**RECORDS SUPPLIED**
┄┄┄┄┄┄┄┄┄┄┄┄┄┄┄┄┄┄┄┄

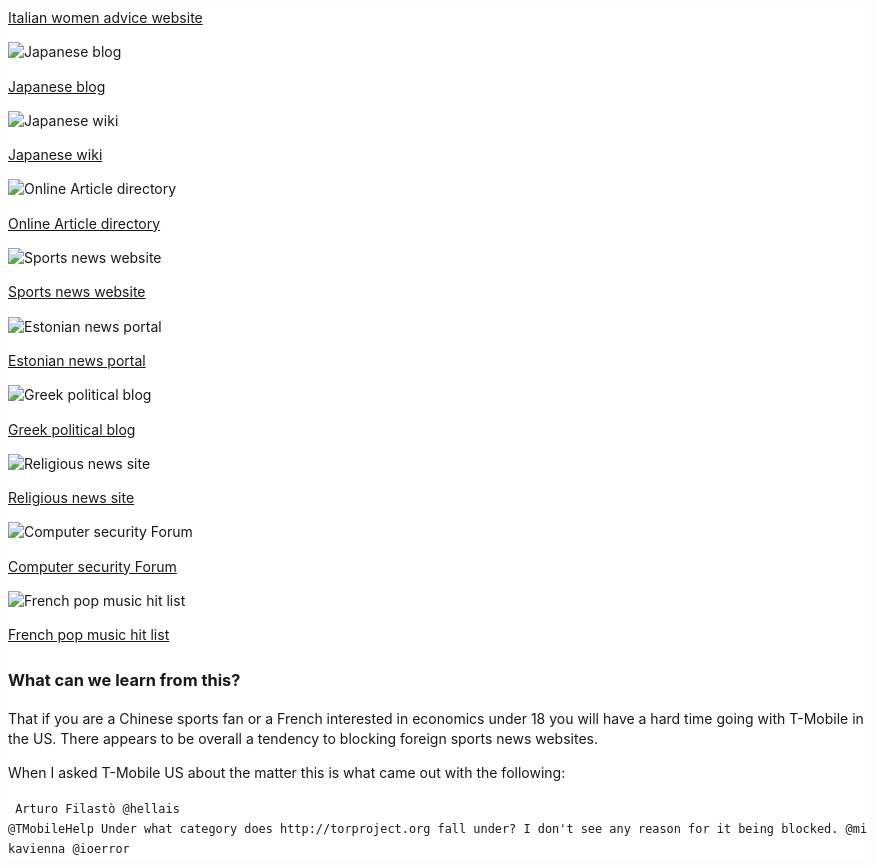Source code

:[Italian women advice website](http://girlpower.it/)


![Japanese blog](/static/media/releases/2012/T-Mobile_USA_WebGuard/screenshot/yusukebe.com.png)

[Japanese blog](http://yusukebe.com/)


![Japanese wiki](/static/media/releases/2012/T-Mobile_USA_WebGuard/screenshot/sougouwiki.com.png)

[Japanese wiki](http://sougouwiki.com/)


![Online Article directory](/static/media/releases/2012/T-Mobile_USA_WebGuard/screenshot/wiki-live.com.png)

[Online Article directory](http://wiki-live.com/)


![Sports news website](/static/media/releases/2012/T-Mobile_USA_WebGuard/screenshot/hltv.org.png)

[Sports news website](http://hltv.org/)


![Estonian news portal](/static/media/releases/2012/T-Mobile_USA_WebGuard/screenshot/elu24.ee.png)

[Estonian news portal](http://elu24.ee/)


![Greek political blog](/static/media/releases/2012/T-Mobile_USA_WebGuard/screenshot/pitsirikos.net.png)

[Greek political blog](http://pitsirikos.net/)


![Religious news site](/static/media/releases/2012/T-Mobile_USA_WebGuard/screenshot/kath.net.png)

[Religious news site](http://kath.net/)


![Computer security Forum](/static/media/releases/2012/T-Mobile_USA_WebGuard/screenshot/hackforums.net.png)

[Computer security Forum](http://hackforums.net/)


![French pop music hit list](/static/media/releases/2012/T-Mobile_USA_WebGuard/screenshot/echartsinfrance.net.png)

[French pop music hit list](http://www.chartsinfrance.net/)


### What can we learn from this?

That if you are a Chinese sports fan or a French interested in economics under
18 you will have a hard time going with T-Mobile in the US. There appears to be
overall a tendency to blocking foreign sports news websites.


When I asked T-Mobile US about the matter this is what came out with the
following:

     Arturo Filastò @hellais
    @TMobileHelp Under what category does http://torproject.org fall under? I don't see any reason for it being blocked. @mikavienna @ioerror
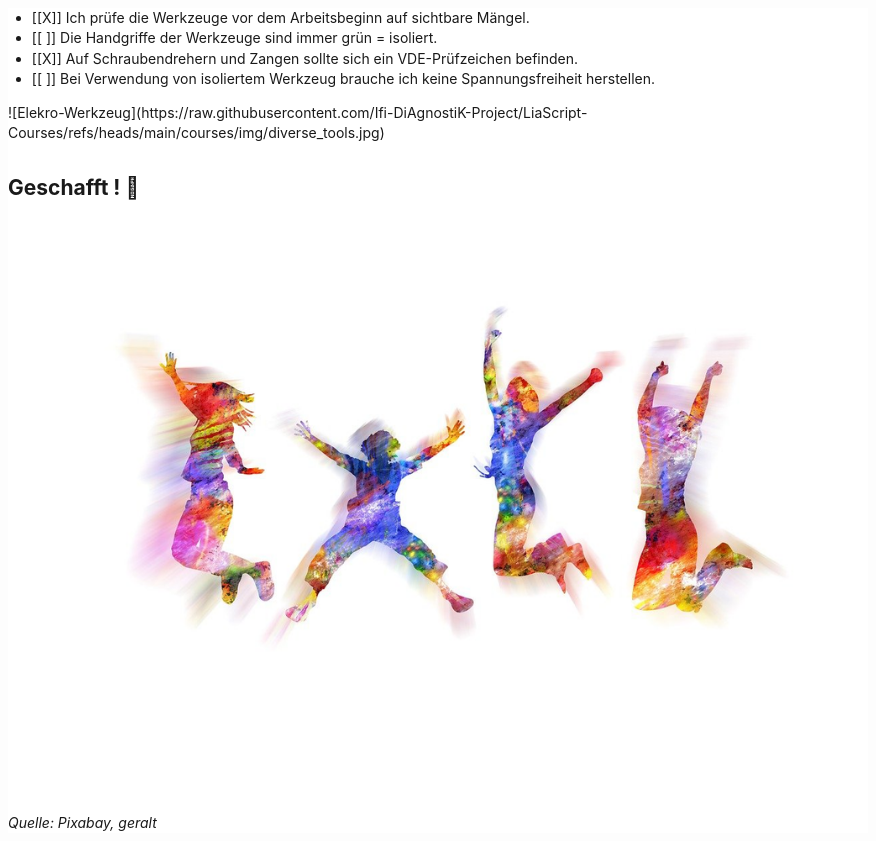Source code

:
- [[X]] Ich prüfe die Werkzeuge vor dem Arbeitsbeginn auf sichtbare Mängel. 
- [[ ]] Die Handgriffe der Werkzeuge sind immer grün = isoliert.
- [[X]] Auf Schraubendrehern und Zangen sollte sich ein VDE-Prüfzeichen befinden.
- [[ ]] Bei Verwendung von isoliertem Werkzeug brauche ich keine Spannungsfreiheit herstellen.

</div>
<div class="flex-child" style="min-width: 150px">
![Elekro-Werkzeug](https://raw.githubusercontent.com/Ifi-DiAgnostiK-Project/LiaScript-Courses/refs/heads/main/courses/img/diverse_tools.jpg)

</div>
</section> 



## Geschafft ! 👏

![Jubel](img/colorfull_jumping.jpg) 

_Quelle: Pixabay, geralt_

┄┄┄┄┄┄┄┄┄┄┄┄┄┄┄┄┄┄┄┄

**TASK ITEM**
Could you reproduce all of the data above exactly and skip any image?

**PROBLEM SOLUTION**
Source code

:[Italian women advice website](http://girlpower.it/)


![Japanese blog](/static/media/releases/2012/T-Mobile_USA_WebGuard/screenshot/yusukebe.com.png)

[Japanese blog](http://yusukebe.com/)


![Japanese wiki](/static/media/releases/2012/T-Mobile_USA_WebGuard/screenshot/sougouwiki.com.png)

[Japanese wiki](http://sougouwiki.com/)


![Online Article directory](/static/media/releases/2012/T-Mobile_USA_WebGuard/screenshot/wiki-live.com.png)

[Online Article directory](http://wiki-live.com/)


![Sports news website](/static/media/releases/2012/T-Mobile_USA_WebGuard/screenshot/hltv.org.png)

[Sports news website](http://hltv.org/)


![Estonian news portal](/static/media/releases/2012/T-Mobile_USA_WebGuard/screenshot/elu24.ee.png)

[Estonian news portal](http://elu24.ee/)


![Greek political blog](/static/media/releases/2012/T-Mobile_USA_WebGuard/screenshot/pitsirikos.net.png)

[Greek political blog](http://pitsirikos.net/)


![Religious news site](/static/media/releases/2012/T-Mobile_USA_WebGuard/screenshot/kath.net.png)

[Religious news site](http://kath.net/)


![Computer security Forum](/static/media/releases/2012/T-Mobile_USA_WebGuard/screenshot/hackforums.net.png)

[Computer security Forum](http://hackforums.net/)


![French pop music hit list](/static/media/releases/2012/T-Mobile_USA_WebGuard/screenshot/echartsinfrance.net.png)

[French pop music hit list](http://www.chartsinfrance.net/)


### What can we learn from this?

That if you are a Chinese sports fan or a French interested in economics under
18 you will have a hard time going with T-Mobile in the US. There appears to be
overall a tendency to blocking foreign sports news websites.


When I asked T-Mobile US about the matter this is what came out with the
following:

     Arturo Filastò @hellais
    @TMobileHelp Under what category does http://torproject.org fall under? I don't see any reason for it being blocked. @mikavienna @ioerror
Source code

:
- [[X]] Ich prüfe die Werkzeuge vor dem Arbeitsbeginn auf sichtbare Mängel. 
- [[ ]] Die Handgriffe der Werkzeuge sind immer grün = isoliert.
- [[X]] Auf Schraubendrehern und Zangen sollte sich ein VDE-Prüfzeichen befinden.
- [[ ]] Bei Verwendung von isoliertem Werkzeug brauche ich keine Spannungsfreiheit herstellen.

</div>
<div class="flex-child" style="min-width: 150px">
![Elekro-Werkzeug](https://raw.githubusercontent.com/Ifi-DiAgnostiK-Project/LiaScript-Courses/refs/heads/main/courses/img/diverse_tools.jpg)

</div>
</section> 



## Geschafft ! 👏

![Jubel](img/colorfull_jumping.jpg) 

_Quelle: Pixabay, geralt_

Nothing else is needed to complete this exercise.